Volumes were under pressure, but comparatively in a decent position compared to peers, but negative mix effects and general competitive pressures in the truck business saw margins in that business suffer meaningfully. Industrial leverage and unit decreases worsened the situation on the operating profits. The Firestone brand for trucks and buses performed relatively weakly because there was a lot of buying in the US market in particular, to which Bridgestone is more exposed than other non-US tyre listings, of low-end imports from Thailand, where a lot of low-cost rubber products are manufactured due to the easy sourcing of raw materials.

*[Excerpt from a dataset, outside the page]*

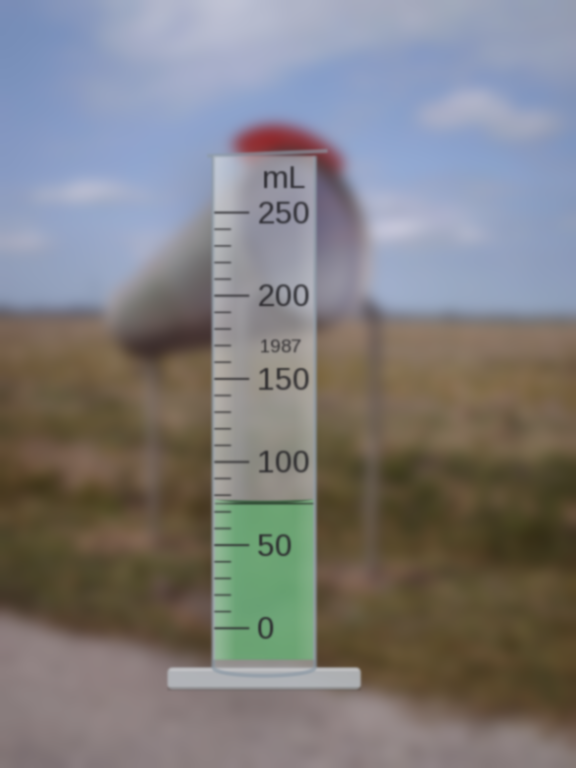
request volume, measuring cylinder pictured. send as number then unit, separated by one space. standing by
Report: 75 mL
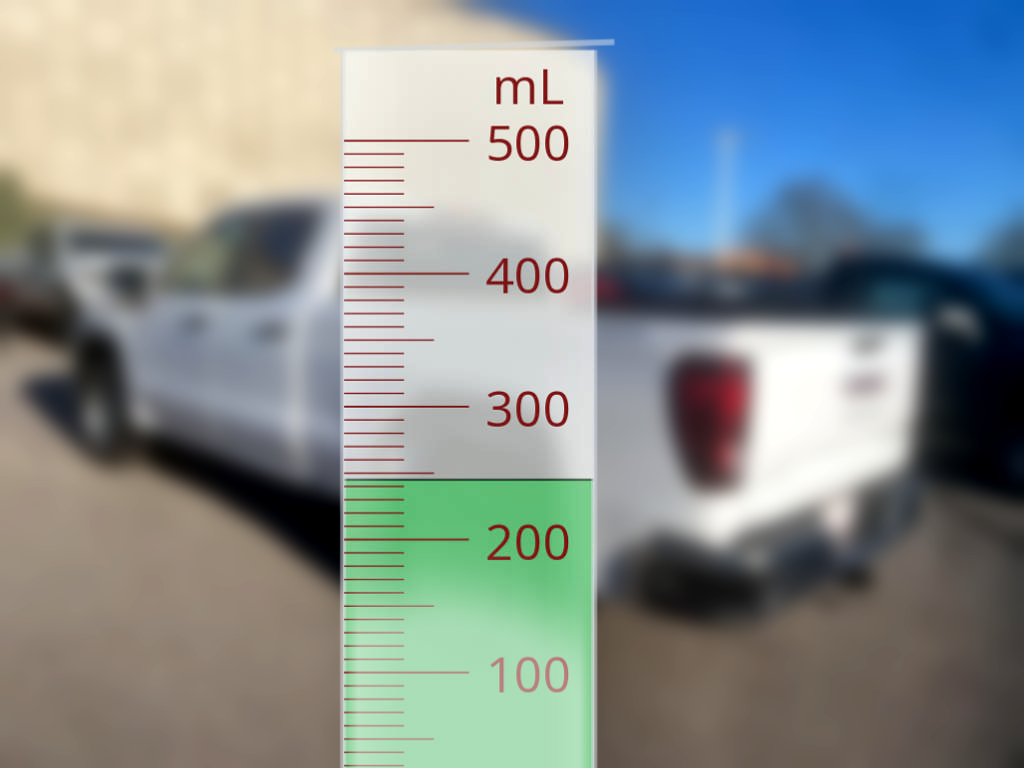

Furthermore, anticipation of tariffs on these imports, which has already begun with anti-dumping duties in the US but could extend more permanently from October this year, made the buying of substitute products even more extreme in the current quarters as distributors stocked up before it would become more expensive.
Specialty businesses performed quite stably, with stable performance even in mining where Michelin had been seeing some declines on destocking.
The general trends have been increasing natural rubber prices, which are an unavoidable input, as well as generally falling demand for tyres in new vehicles. It’s been particularly bad in Asia which drove the trend for that region’s business.
The Latin American businesses also suffered. While Argentina is dealing with austerity, Brazil, which is an otherwise strong end market, is also highly competitive and has become affected by the low cost importing from Thailand.
Bottom Line
The company is going to generally address the profit pressures with more initiatives to reduce cost and push for their higher margin and price products. Also, the pressure from the low-cost imports should start to subside, probably starting in the coming quarter, but latest after that once the hoarding stops. The issue is that it could create another wave of destocking pressure even after the tariffs on these low cost imports are in in key Bridgestone markets. Also, the continued macroeconomic pressures are a concern, particularly as automotive was for a long time in a suspended state thanks to the pent-up demand in automotive markets still being consumed with production rates having only slowly risen since the semiconductor shortages.
In other words, we aren’t overweight the sector as the macro pressures are becoming evident, and high margin segments in some cases are beginning to see YoY pressure, including mining tyres. For Bridgestone in particular, we note that while there is now a bit of a TTM PE discount to peers like Michelin, of less than 10%, the substantial US and LatAm revenues, where in LatAm the Thai import pressure could continue as these markets tend to be more liberalised for competition from imports, remains an ongoing disadvantage even if some LatAm markets have better prospects than the more developed markets. The possible destocking overhang that could follow the introduction of tariffs also mutes the picture, in addition to issues with the end markets. In all, not especially compelling.